» **Work item**: Leave the images out. Give every line below again, precisely.

» **Entries supplied**:

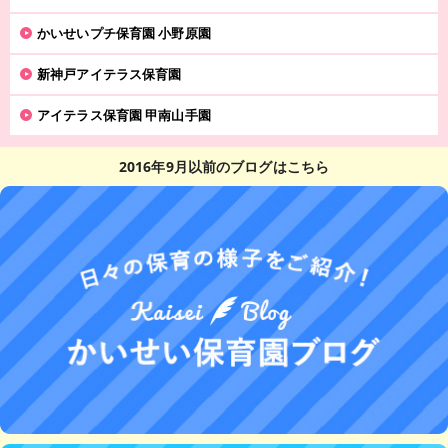
かいせいプチ保育園 小野原園
新神戸アイテラス保育園
アイテラス保育園 甲南山手園
2016年9月以前のブログはこちら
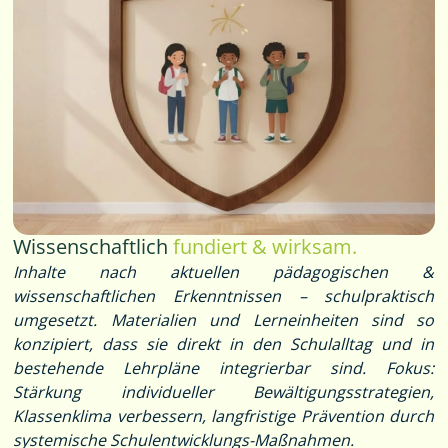
Wissenschaftlich
fundiert & wirksam.
Inhalte nach aktuellen pädagogischen &
wissenschaftlichen Erkenntnissen – schulpraktisch
umgesetzt. Materialien und Lerneinheiten sind so
konzipiert, dass sie direkt in den Schulalltag und in
bestehende Lehrpläne integrierbar sind. Fokus:
Stärkung individueller Bewältigungsstrategien,
Klassenklima verbessern, langfristige Prävention durch
systemische Schulentwicklungs-Maßnahmen.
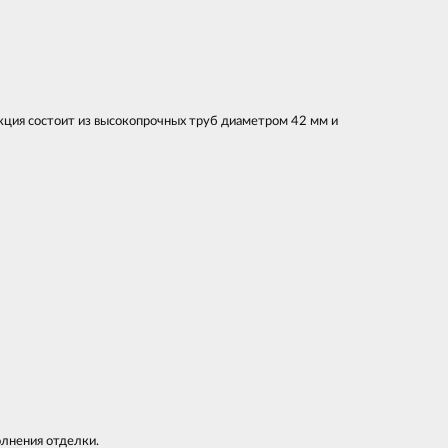
кция состоит из высокопрочных труб диаметром 42 мм и
олнения отделки.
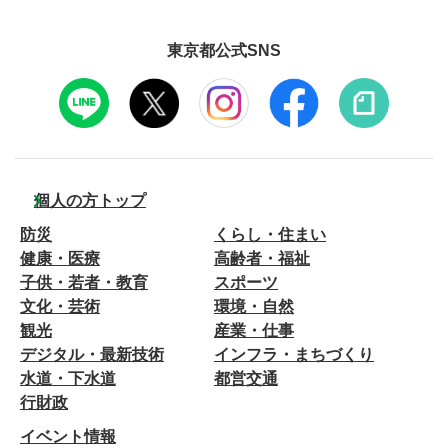
東京都公式SNS
個人の方トップ
防災
くらし・住まい
健康・医療
高齢者・福祉
子供・若者・教育
スポーツ
文化・芸術
環境・自然
観光
産業・仕事
デジタル・最新技術
インフラ・まちづくり
水道・下水道
都営交通
行財政
イベント情報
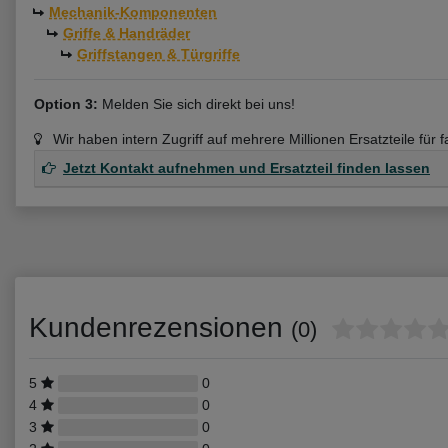
Mechanik-Komponenten
Griffe & Handräder
Griffstangen & Türgriffe
Option 3:
Melden Sie sich direkt bei uns!
Wir haben intern Zugriff auf mehrere Millionen Ersatzteile für 
Jetzt Kontakt aufnehmen und Ersatzteil finden lassen
Kundenrezensionen
(0)
5
0
4
0
3
0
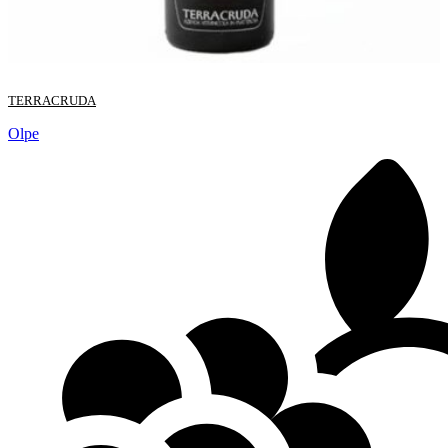
TERRACRUDA
Olpe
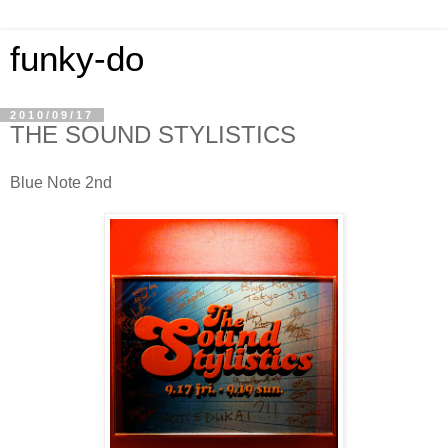
funky-do
2010/09/17
THE SOUND STYLISTICS
Blue Note 2nd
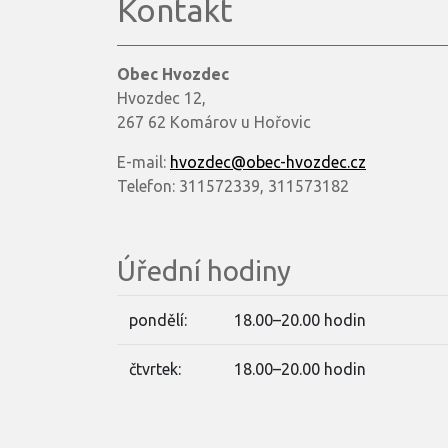
Kontakt
Obec Hvozdec
Hvozdec 12,
267 62 Komárov u Hořovic
E-mail:
hvozdec@obec-hvozdec.cz
Telefon: 311572339, 311573182
Úřední hodiny
pondělí:
18.00–20.00 hodin
čtvrtek:
18.00–20.00 hodin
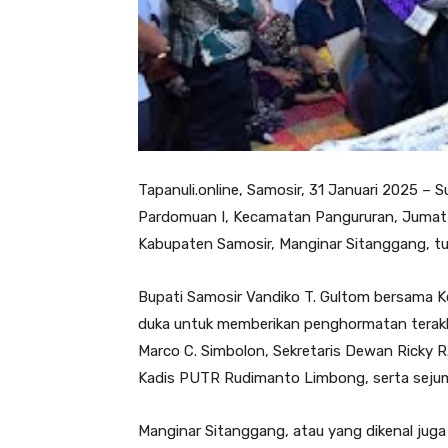
Tapanuli.online, Samosir, 31 Januari 2025 –
Pardomuan I, Kecamatan Pangururan, Jumat (3
Kabupaten Samosir, Manginar Sitanggang, tu
Bupati Samosir Vandiko T. Gultom bersama 
duka untuk memberikan penghormatan terakh
Marco C. Simbolon, Sekretaris Dewan Ricky 
Kadis PUTR Rudimanto Limbong, serta sejum
Manginar Sitanggang, atau yang dikenal jug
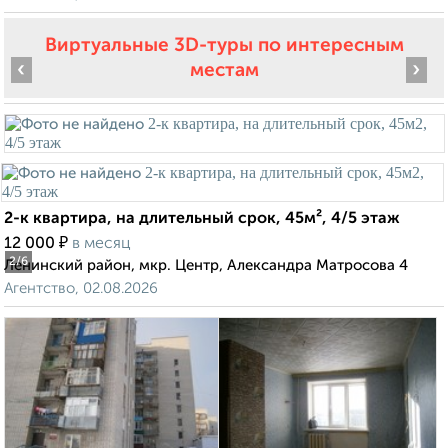
Виртуальные 3D-туры по интересным
‹
›
местам
2-к квартира, на длительный срок, 45м², 4/5 этаж
₽
12 000
в месяц
2
/6
Ленинский район, мкр. Центр, Александра Матросова 4
Агентство, 02.08.2026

» **Solution to the problem**:
かいせいプチ保育園 小野原園
新神戸アイテラス保育園
アイテラス保育園 甲南山手園
2016年9月以前のブログはこちら
Wissenschaftlich
fundiert & wirksam.
Inhalte nach aktuellen pädagogischen &
wissenschaftlichen Erkenntnissen – schulpraktisch
umgesetzt. Materialien und Lerneinheiten sind so
konzipiert, dass sie direkt in den Schulalltag und in
bestehende Lehrpläne integrierbar sind. Fokus:
Stärkung individueller Bewältigungsstrategien,
Klassenklima verbessern, langfristige Prävention durch
systemische Schulentwicklungs-Maßnahmen.
кция состоит из высокопрочных труб диаметром 42 мм и
олнения отделки.
東京都公式SNS
個人の方トップ
防災
くらし・住まい
健康・医療
高齢者・福祉
子供・若者・教育
スポーツ
文化・芸術
環境・自然
観光
産業・仕事
デジタル・最新技術
インフラ・まちづくり
水道・下水道
都営交通
行財政
イベント情報
Mechanik-Komponenten
Griffe & Handräder
Griffstangen & Türgriffe
Option 3:
Melden Sie sich direkt bei uns!
Wir haben intern Zugriff auf mehrere Millionen Ersatzteile für 
Jetzt Kontakt aufnehmen und Ersatzteil finden lassen
Kundenrezensionen
(0)
5
0
4
0
3
0
TERRACRUDA
Olpe
funky-do
2010/09/17
THE SOUND STYLISTICS
Blue Note 2nd
Kontakt
Obec Hvozdec
Hvozdec 12,
267 62 Komárov u Hořovic
E-mail:
hvozdec@obec-hvozdec.cz
Telefon: 311572339, 311573182
Úřední hodiny
pondělí:
18.00–20.00 hodin
čtvrtek:
18.00–20.00 hodin
Tapanuli.online, Samosir, 31 Januari 2025 –
Pardomuan I, Kecamatan Pangururan, Jumat (3
Kabupaten Samosir, Manginar Sitanggang, tu
Bupati Samosir Vandiko T. Gultom bersama 
duka untuk memberikan penghormatan terakh
Marco C. Simbolon, Sekretaris Dewan Ricky 
Kadis PUTR Rudimanto Limbong, serta sejum
Manginar Sitanggang, atau yang dikenal jug
Виртуальные 3D-туры по интересным
‹
›
местам
2-к квартира, на длительный срок, 45м², 4/5 этаж
₽
12 000
в месяц
2
/6
Ленинский район, мкр. Центр, Александра Матросова 4
Агентство, 02.08.2026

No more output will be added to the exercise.